| Action item |
Check every line of the data below for the word "parameter". Copy the ones that have it.

| Available data |
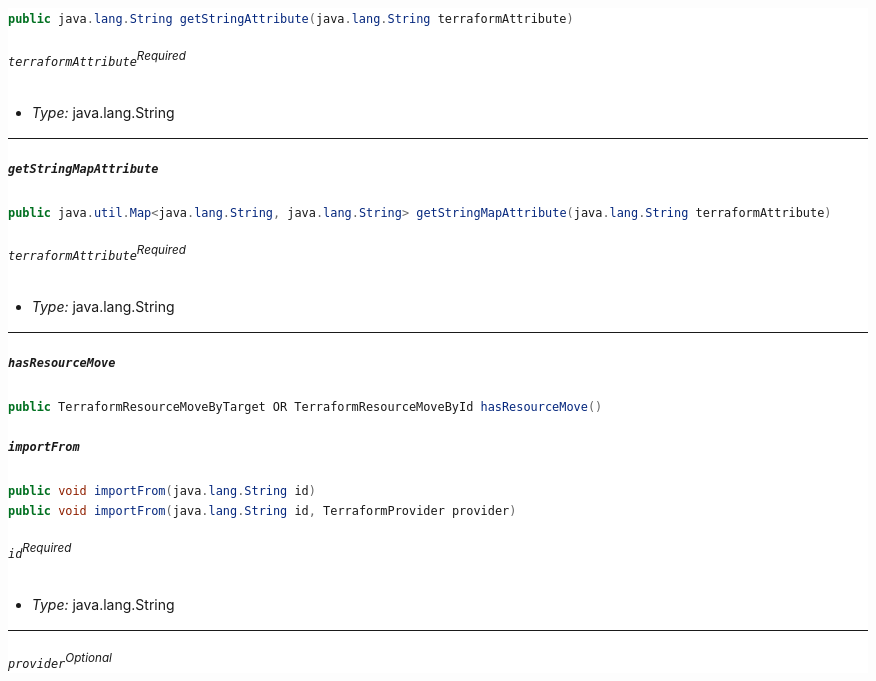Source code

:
 ```java
public java.lang.String getStringAttribute(java.lang.String terraformAttribute)
```

###### `terraformAttribute`<sup>Required</sup> <a name="terraformAttribute" id="rhizo-co-terraform-provider-oci.opsiDatabaseInsight.OpsiDatabaseInsight.getStringAttribute.parameter.terraformAttribute"></a>

- *Type:* java.lang.String

---

##### `getStringMapAttribute` <a name="getStringMapAttribute" id="rhizo-co-terraform-provider-oci.opsiDatabaseInsight.OpsiDatabaseInsight.getStringMapAttribute"></a>

```java
public java.util.Map<java.lang.String, java.lang.String> getStringMapAttribute(java.lang.String terraformAttribute)
```

###### `terraformAttribute`<sup>Required</sup> <a name="terraformAttribute" id="rhizo-co-terraform-provider-oci.opsiDatabaseInsight.OpsiDatabaseInsight.getStringMapAttribute.parameter.terraformAttribute"></a>

- *Type:* java.lang.String

---

##### `hasResourceMove` <a name="hasResourceMove" id="rhizo-co-terraform-provider-oci.opsiDatabaseInsight.OpsiDatabaseInsight.hasResourceMove"></a>

```java
public TerraformResourceMoveByTarget OR TerraformResourceMoveById hasResourceMove()
```

##### `importFrom` <a name="importFrom" id="rhizo-co-terraform-provider-oci.opsiDatabaseInsight.OpsiDatabaseInsight.importFrom"></a>

```java
public void importFrom(java.lang.String id)
public void importFrom(java.lang.String id, TerraformProvider provider)
```

###### `id`<sup>Required</sup> <a name="id" id="rhizo-co-terraform-provider-oci.opsiDatabaseInsight.OpsiDatabaseInsight.importFrom.parameter.id"></a>

- *Type:* java.lang.String

---

###### `provider`<sup>Optional</sup> <a name="provider" id="rhizo-co-terraform-provider-oci.opsiDatabaseInsight.OpsiDatabaseInsight.importFrom.parameter.provider"></a>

| Answer for the task |
###### `terraformAttribute`<sup>Required</sup> <a name="terraformAttribute" id="rhizo-co-terraform-provider-oci.opsiDatabaseInsight.OpsiDatabaseInsight.getStringAttribute.parameter.terraformAttribute"></a>
###### `terraformAttribute`<sup>Required</sup> <a name="terraformAttribute" id="rhizo-co-terraform-provider-oci.opsiDatabaseInsight.OpsiDatabaseInsight.getStringMapAttribute.parameter.terraformAttribute"></a>
###### `id`<sup>Required</sup> <a name="id" id="rhizo-co-terraform-provider-oci.opsiDatabaseInsight.OpsiDatabaseInsight.importFrom.parameter.id"></a>
###### `provider`<sup>Optional</sup> <a name="provider" id="rhizo-co-terraform-provider-oci.opsiDatabaseInsight.OpsiDatabaseInsight.importFrom.parameter.provider"></a>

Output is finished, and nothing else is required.